Requirement
Reproduce the lines of the data below with "collectors" replaced by "collected by" and nothing else altered. Omit the pictures from your answer.

[Records from a data collection]
▽

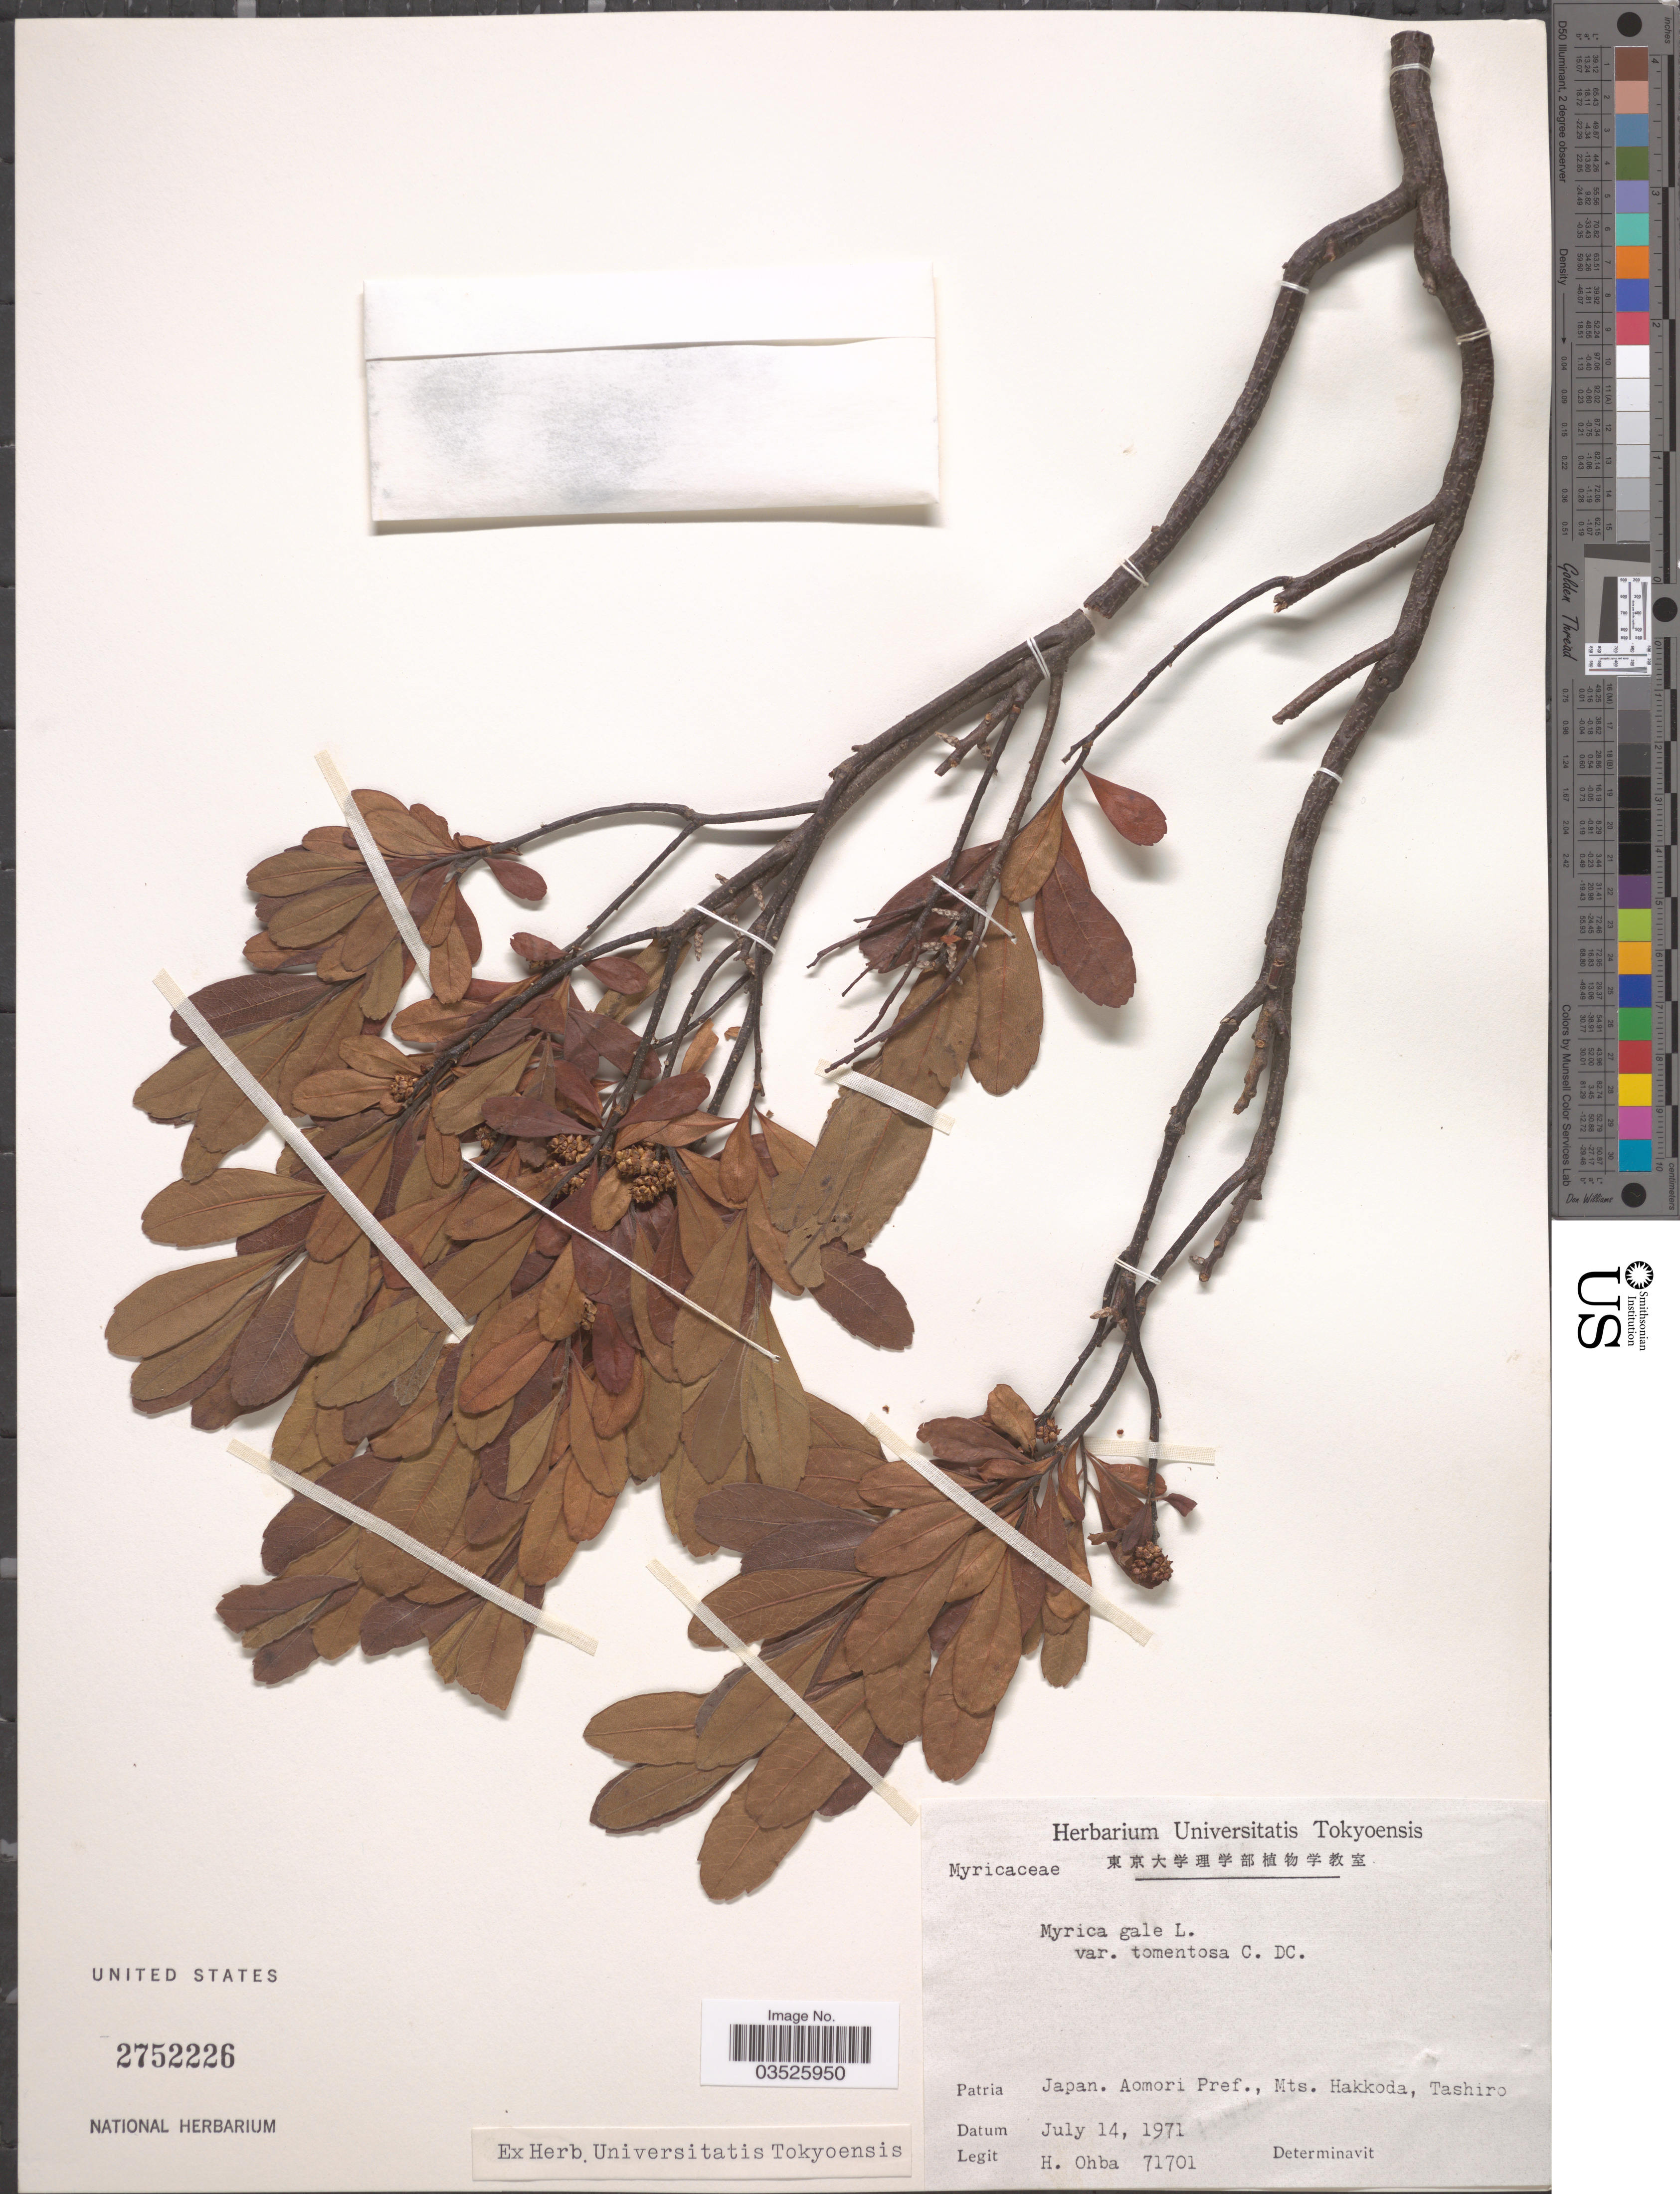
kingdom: Plantae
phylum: Tracheophyta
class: Magnoliopsida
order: Fagales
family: Myricaceae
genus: Myrica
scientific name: Myrica gale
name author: L.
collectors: H. Ohba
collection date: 1971-07-14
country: Japan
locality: Aomori Pref., Mts. Hakkoda, Tashiro.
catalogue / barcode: US 2752226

△

Response
kingdom: Plantae
phylum: Tracheophyta
class: Magnoliopsida
order: Fagales
family: Myricaceae
genus: Myrica
scientific name: Myrica gale
name author: L.
collected by: H. Ohba
collection date: 1971-07-14
country: Japan
locality: Aomori Pref., Mts. Hakkoda, Tashiro.
catalogue / barcode: US 2752226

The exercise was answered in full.